Armenia Sends Humanitarian Aid Through Long-Closed Border To Earthquake-Stricken Turkey

A truckload of Armenia humanitarian aid on its way to Turkey on February 11.

YEREVAN -- Armenia has sent humanitarian aid to earthquake-stricken Turkey across the long-closed border separating the two historic enemies, the government in Yerevan said.

“Armenia has sent humanitarian aid to Turkey. Trucks with humanitarian aid have crossed the Margara bridge on the border and are on their way to the earthquake-stricken region,” Vahan Hunanian, the press spokesman for the Armenian Foreign Ministry, wrote in a Twitter post on February 11.

“Trucks with humanitarian aid crossed the Armenian-Turkish border today and are on their way to the earthquake-affected area. Happy to have been able to assist,” Ruben Rubinian, vice president of the Armenian National Assembly, wrote along with a photo showing an Armenian truck entering Turkey from the bridge.

Serdar Kilic, a former Turkish ambassador to several countries -- including the United States and Japan -- and currently Ankara's special envoy to Armenia, thanked Yerevan and wrote that a 28-person search-and-rescue team and technical equipment had been sent by Armenia immediately after the earthquake.

In addition, he said, "Five truckloads of 100 tons of food, medicine, water, and other emergency aid packages from the people of Armenia passed through the Alican border gate this morning and set off for Adiyaman.”

“I will always remember the generous aid sent by the people of Armenia to help alleviate the sufferings of our people in the earthquake stricken region,” he wrote.

Turkish state-run news agency Anadolu said the border crossing was last used in 1988 when the Turkish Red Crescent sent aid to Armenia, which itself had been hit by a devastating earthquake.

Humanitarian aid and rescue teams have begun flowing into Turkey following the catastrophic earthquake five days ago that killed at least 25,000 people and injured tens of thousands more.

The land border between Turkey and Armenia has been closed since 1993 when deadly clashes intensified between Armenia and Turkish ally Azerbaijan over the breakaway region of Nagorno-Karabakh.

The relationship between Turkey and Armenia is strained by the World War I-era mass killings of Armenians in the Ottoman Empire, which Yerevan and a growing list of countries insist amount to genocide but which Ankara vehemently rejects.

The two countries have never established formal diplomatic relations, although diplomatic contacts were resumed in late 2021.
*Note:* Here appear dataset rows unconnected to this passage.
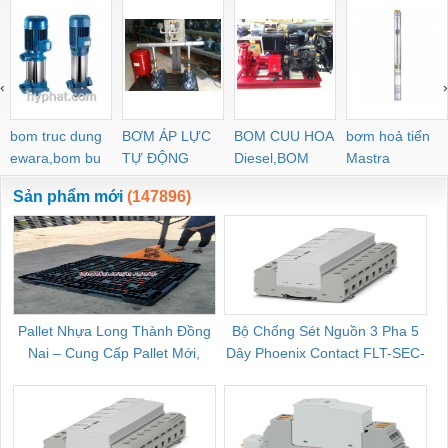
‹
›
bom truc dung
BƠM ÁP LỰC
BOM CUU HOA
bơm hoả tiển
ewara,bom bu
TỰ ĐỘNG
Diesel,BOM
Mastra
ewara
CHUA CHAY
Sản phẩm mới
(147896)
Pallet Nhựa Long Thành Đồng
Bộ Chống Sét Nguồn 3 Pha 5
Nai – Cung Cấp Pallet Mới,
Dây Phoenix Contact FLT-SEC-
C
Pallet Cũ Giá Tốt
P-T1-3S-264/50-FM - 2909589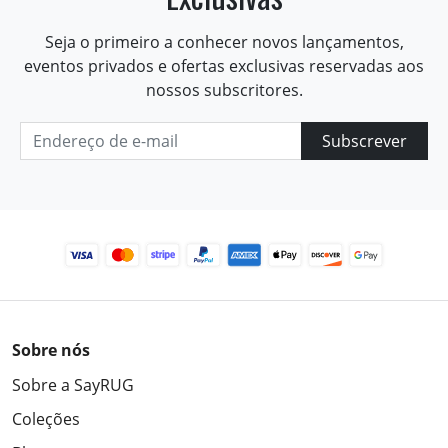
Seja o primeiro a conhecer novos lançamentos,
eventos privados e ofertas exclusivas reservadas aos
nossos subscritores.
Subscrever
Sobre nós
Sobre a SayRUG
Coleções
A phone call on July 11, 2022, was Armenian Prime Minister Nikol Pashinian's first direct contact with Turkish President Recep Tayyip Erdogan.

The leaders pledged in that call to build on a recently established process aimed at normalizing travel, trade, and diplomatic relations between their two countries.

Ankara has long made the opening of the border and establishment of diplomatic relations with Yerevan conditional on a resolution of the Nagorno-Karabakh conflict that is acceptable to Azerbaijan.

In a previous sign of warming relations, Turkey and Armenia in February 2022 resumed their first commercial flights in two years.